Provided records ▸
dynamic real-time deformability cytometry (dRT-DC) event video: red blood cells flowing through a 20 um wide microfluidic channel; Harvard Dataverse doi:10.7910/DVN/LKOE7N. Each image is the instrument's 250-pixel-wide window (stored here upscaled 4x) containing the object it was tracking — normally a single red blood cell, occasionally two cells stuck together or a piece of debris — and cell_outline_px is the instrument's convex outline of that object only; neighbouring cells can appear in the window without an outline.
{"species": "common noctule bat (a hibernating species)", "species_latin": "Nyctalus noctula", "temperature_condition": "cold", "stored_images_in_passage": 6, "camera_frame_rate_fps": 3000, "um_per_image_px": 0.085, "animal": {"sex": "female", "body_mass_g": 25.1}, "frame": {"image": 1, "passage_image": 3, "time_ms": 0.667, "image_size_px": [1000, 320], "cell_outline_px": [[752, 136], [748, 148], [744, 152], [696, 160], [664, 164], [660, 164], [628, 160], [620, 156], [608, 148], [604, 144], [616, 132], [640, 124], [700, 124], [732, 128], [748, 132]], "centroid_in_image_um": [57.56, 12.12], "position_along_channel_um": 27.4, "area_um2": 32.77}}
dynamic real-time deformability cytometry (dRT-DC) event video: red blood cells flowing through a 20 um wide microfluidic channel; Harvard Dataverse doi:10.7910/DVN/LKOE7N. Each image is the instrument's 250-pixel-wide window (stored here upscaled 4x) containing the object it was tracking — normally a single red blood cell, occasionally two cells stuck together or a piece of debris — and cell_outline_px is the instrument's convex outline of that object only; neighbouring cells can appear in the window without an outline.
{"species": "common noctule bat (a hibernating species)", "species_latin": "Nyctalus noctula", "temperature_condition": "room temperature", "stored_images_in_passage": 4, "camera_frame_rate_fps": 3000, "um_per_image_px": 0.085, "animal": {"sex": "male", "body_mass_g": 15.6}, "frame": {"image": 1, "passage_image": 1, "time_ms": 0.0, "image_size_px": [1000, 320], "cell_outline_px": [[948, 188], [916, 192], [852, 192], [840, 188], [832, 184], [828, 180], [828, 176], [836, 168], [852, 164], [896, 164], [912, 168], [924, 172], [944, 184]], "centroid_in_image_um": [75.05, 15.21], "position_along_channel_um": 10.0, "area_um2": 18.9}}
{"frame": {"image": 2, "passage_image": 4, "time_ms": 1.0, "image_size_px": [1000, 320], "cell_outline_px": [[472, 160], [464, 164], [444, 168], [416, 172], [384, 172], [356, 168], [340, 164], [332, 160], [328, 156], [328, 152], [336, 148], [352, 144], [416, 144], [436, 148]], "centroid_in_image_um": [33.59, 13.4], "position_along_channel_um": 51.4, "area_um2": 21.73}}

What is asked ▸ The records above should be repeated in full, exactly as given.

Final result ▸
dynamic real-time deformability cytometry (dRT-DC) event video: red blood cells flowing through a 20 um wide microfluidic channel; Harvard Dataverse doi:10.7910/DVN/LKOE7N. Each image is the instrument's 250-pixel-wide window (stored here upscaled 4x) containing the object it was tracking — normally a single red blood cell, occasionally two cells stuck together or a piece of debris — and cell_outline_px is the instrument's convex outline of that object only; neighbouring cells can appear in the window without an outline.
{"species": "common noctule bat (a hibernating species)", "species_latin": "Nyctalus noctula", "temperature_condition": "cold", "stored_images_in_passage": 6, "camera_frame_rate_fps": 3000, "um_per_image_px": 0.085, "animal": {"sex": "female", "body_mass_g": 25.1}, "frame": {"image": 1, "passage_image": 3, "time_ms": 0.667, "image_size_px": [1000, 320], "cell_outline_px": [[752, 136], [748, 148], [744, 152], [696, 160], [664, 164], [660, 164], [628, 160], [620, 156], [608, 148], [604, 144], [616, 132], [640, 124], [700, 124], [732, 128], [748, 132]], "centroid_in_image_um": [57.56, 12.12], "position_along_channel_um": 27.4, "area_um2": 32.77}}
dynamic real-time deformability cytometry (dRT-DC) event video: red blood cells flowing through a 20 um wide microfluidic channel; Harvard Dataverse doi:10.7910/DVN/LKOE7N. Each image is the instrument's 250-pixel-wide window (stored here upscaled 4x) containing the object it was tracking — normally a single red blood cell, occasionally two cells stuck together or a piece of debris — and cell_outline_px is the instrument's convex outline of that object only; neighbouring cells can appear in the window without an outline.
{"species": "common noctule bat (a hibernating species)", "species_latin": "Nyctalus noctula", "temperature_condition": "room temperature", "stored_images_in_passage": 4, "camera_frame_rate_fps": 3000, "um_per_image_px": 0.085, "animal": {"sex": "male", "body_mass_g": 15.6}, "frame": {"image": 1, "passage_image": 1, "time_ms": 0.0, "image_size_px": [1000, 320], "cell_outline_px": [[948, 188], [916, 192], [852, 192], [840, 188], [832, 184], [828, 180], [828, 176], [836, 168], [852, 164], [896, 164], [912, 168], [924, 172], [944, 184]], "centroid_in_image_um": [75.05, 15.21], "position_along_channel_um": 10.0, "area_um2": 18.9}}
{"frame": {"image": 2, "passage_image": 4, "time_ms": 1.0, "image_size_px": [1000, 320], "cell_outline_px": [[472, 160], [464, 164], [444, 168], [416, 172], [384, 172], [356, 168], [340, 164], [332, 160], [328, 156], [328, 152], [336, 148], [352, 144], [416, 144], [436, 148]], "centroid_in_image_um": [33.59, 13.4], "position_along_channel_um": 51.4, "area_um2": 21.73}}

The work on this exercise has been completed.